The little guy went to a friend’s house and I popped out with Arabella for pedicures. Excellent excuse to sit down and do nothing for half an hour.
Then we came home and I iced and decorated five Christmas cakes. You’ve no idea the mess! The icing sugar was flying everywhere and little Rosie was ‘helping’ by getting under my feet and licking it off the floor. One cake has been delivered and the others will be moved on early this week (the earlier the better as I’m running out of bench).
Tired after our 4.45am start, we opted for an early night because we had another early start for Sunday morning. The little guy had heard about a biathlon he wanted to compete in. I said, ‘Alfie, it’s an adult event with no children.’ That didn’t bother him a bit. So I said, ‘It’s a 1.7km (1 mile) swim. You’ve only ever done a 400mtr ocean swim; this is four times that distance’.
And he looked me straight in the face and said, ‘I can do that. And the run will be easy’. The run was 9.5kms (6 miles). He hadn’t run in a race since June. And had done no running training. I wasn’t sure he should do it but I spoke to his swimming coach and he said, ‘Let him do it; the more of these he does the better. He’ll be fine’.

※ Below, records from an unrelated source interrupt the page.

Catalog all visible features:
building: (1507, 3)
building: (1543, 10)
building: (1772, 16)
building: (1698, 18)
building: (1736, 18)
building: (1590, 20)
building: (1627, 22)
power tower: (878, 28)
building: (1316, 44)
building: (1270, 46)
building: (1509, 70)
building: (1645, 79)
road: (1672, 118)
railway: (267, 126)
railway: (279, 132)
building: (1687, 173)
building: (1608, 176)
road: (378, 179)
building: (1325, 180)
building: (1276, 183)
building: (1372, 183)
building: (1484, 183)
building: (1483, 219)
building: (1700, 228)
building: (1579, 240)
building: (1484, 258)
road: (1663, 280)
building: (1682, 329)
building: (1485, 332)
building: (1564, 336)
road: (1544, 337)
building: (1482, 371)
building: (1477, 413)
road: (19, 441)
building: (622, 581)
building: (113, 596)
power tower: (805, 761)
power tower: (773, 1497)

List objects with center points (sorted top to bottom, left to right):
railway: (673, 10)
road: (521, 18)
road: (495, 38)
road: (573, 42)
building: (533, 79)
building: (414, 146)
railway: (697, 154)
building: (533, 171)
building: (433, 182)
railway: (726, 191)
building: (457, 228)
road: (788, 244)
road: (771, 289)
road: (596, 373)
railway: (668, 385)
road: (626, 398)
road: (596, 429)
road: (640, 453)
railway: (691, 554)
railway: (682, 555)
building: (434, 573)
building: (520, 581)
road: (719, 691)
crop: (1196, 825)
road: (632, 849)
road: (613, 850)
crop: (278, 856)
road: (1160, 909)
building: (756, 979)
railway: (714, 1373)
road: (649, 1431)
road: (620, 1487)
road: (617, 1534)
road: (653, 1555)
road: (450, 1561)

So we were up at 5.45am so we could register for the race at 6.15am. Because the event was for adults, I told Alfie I would do the swim and be beside him all the way. There were 100 in the race and he was the youngest by a couple of decades. Most were big blokes with a few keen females thrown in the mix.
It was a cold, grey morning with a sprinkle of rain and the race started in the water. We had to do three laps of the course then come around a yellow buoy and run onto the sand. We swam side by side for the entire race. I could see he was finding it a struggle. While he swims that distance in his squads, swimming in the ocean is very different to swimming up and down a lane. But he maintained his pace throughout the race and just kept going and going. Finally we rounded the yellow buoy and it was a sprint to the sand. He received a huge clap from the competitors who had finished for being the only child in the race. We came 62nd and 63rd in the swim.
Alfie emerged from the water blue with cold (he doesn’t have a thermal fat layer) and saying he was dizzy. His father said, ‘Well you don’t have to do the run’, and Alfie said, ‘There’s no way I’m not doing the run’. So after tying up his jogging shoes off he went on a very hilly run. I didn’t do the run as I’m not jogging-fit and I just can’t keep up with him.
After a shower and putting on some warm clothes I waited for him at the finish line. Finally we saw him in the distance. Knowing the end was in sight, he sprinted to the finish line. I’m not sure where he came or what time he did but he does make running look effortless. I asked, ‘How was it?’ and he said, ‘Mum, it was really good; these new shoes are fantastic; it was like I was running on air’.
And after re-fueling at the Beach Club for breakfast, it was home for a couple of hours before heading into the city to see Santa. More on that to follow.
And it’s been a very busy week but things will ramp up even more this coming week. And I’m sure things are no different for you.